A new paper from researchers at Microsoft proposes a novel neural network architecture called Retentive Networks (RetNets) that could supersede Transformers as the go-to model for large language models.
Transformers have become ubiquitous in natural language processing, underpinning systems like GPT-3 and ChatGPT. However, they have some limitations around training parallelization and inference cost that make scaling up expensive.
RetNets aim to resolve these issues while matching or exceeding Transformer performance. The key innovation in RetNets is the retention mechanism, which allows the network to represent sequence data in multiple ways:
- Parallel retention – This works similarly to the standard Transformer self-attention. It projects the input sequence into queries, keys and values which are used to compute attention weights in parallel across the sequence. This enables fast, parallelized training.

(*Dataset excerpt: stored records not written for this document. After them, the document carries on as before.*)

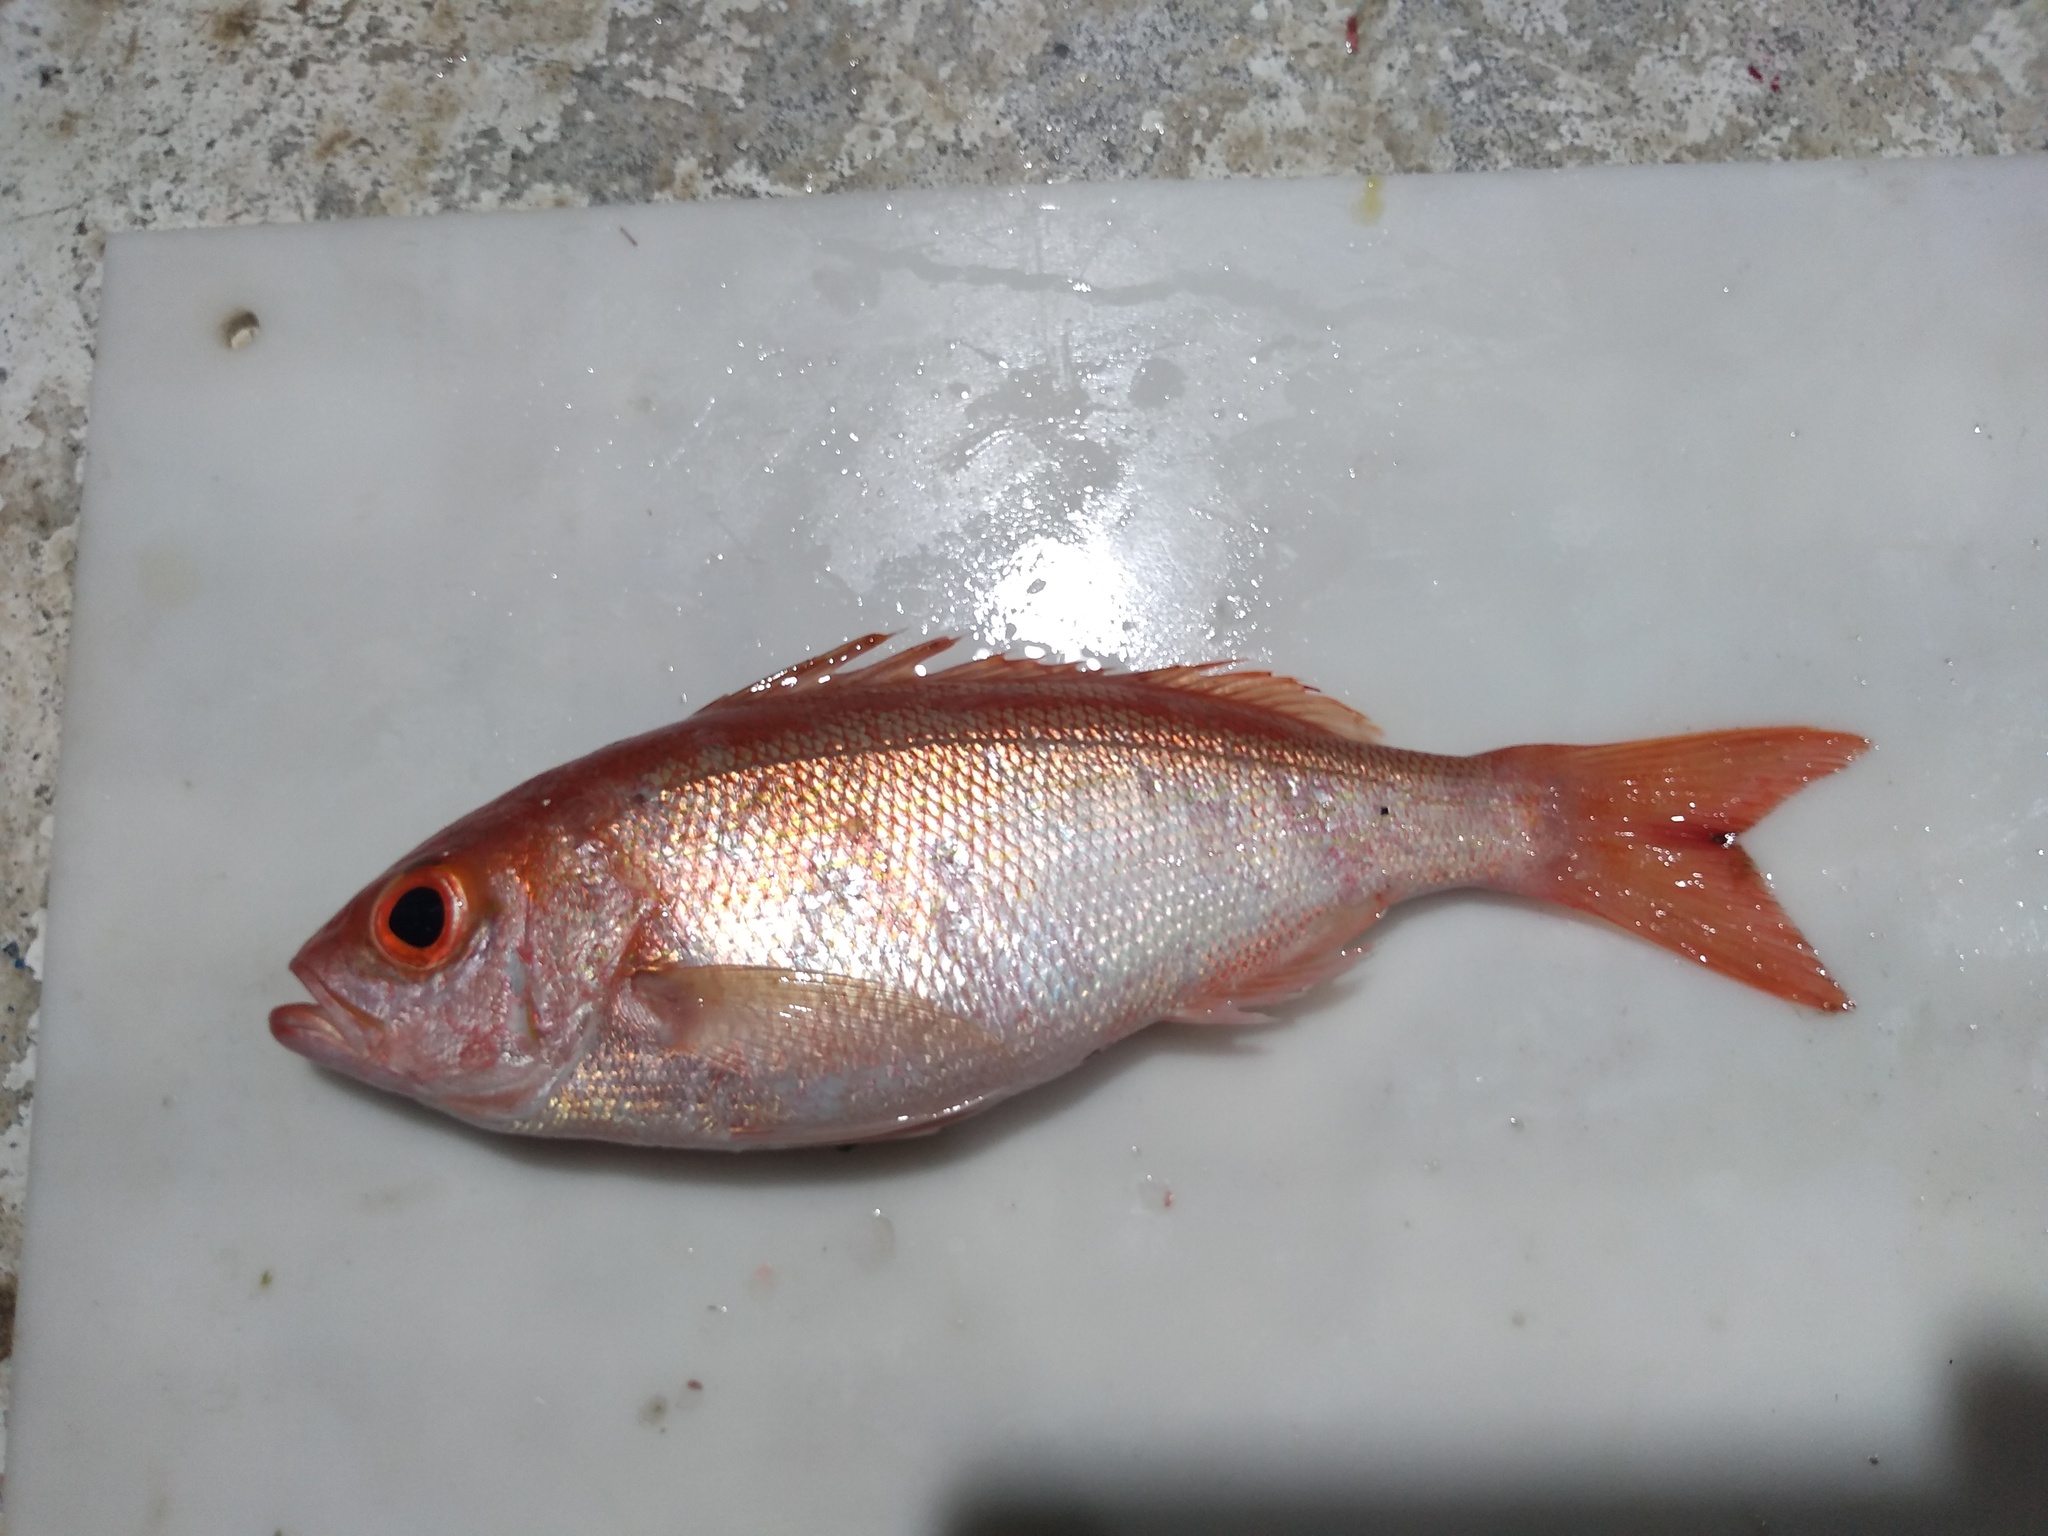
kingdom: Animalia
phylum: Chordata
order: Perciformes
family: Lutjanidae
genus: Rhomboplites
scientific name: Rhomboplites aurorubens
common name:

- Recurrent retention – The same computation can be reformulated into a recurrent network, with a persistent state vector that accumulates information across sequence steps. This state vector allows for very efficient O(1) decoding, reducing inference cost.
- Chunkwise recurrent – For long sequences, the data can be divided into chunks which are handled recurrently across chunks but in parallel within each chunk. This balances computation and memory for efficient long sequence modeling.
The paper shows how parallel retention can be theoretically derived from a recurrent formulation. The key is making the query and key projections content-aware using the input itself, rather than fixed projections.
In experiments, RetNets achieved comparable results to Transformers on language modeling benchmarks. But they trained faster, reduced memory usage by 25-50%, and increased inference speed by up to 8X. RetNets also scale more gracefully – outperforming Transformers once models exceed 2 billion parameters.
The retention mechanism essentially gives RetNets the best of both worlds: parallelizable self-attention for training, and recurrent networks for inference. This could make developing and deploying massive models much more practical.
Microsoft tested RetNets up to 13 billion parameters, claiming they enable “efficient long-sequence modeling” beyond what Transformers can manage. This hints at their potential for tasks like summarization, question answering, and dialogue that require remembering fuller context.
The paper leaves some open questions around how far RetNets can be pushed. But given these initial results, the authors argue ConvNets were to computer vision what RetNets could be for natural language processing. Their properties seem ideal for training ever larger foundation models.
If RetNets live up to their promise, we may soon see them overtake Transformers as the standard architecture for language AI. The benefits for training massive models on huge datasets could accelerate progress in areas like reasoning and common sense.
Of course, the risks of such powerful models would also increase. But by making them dramatically more efficient, RetNets could help ensure the next generation of language AI develops responsibly.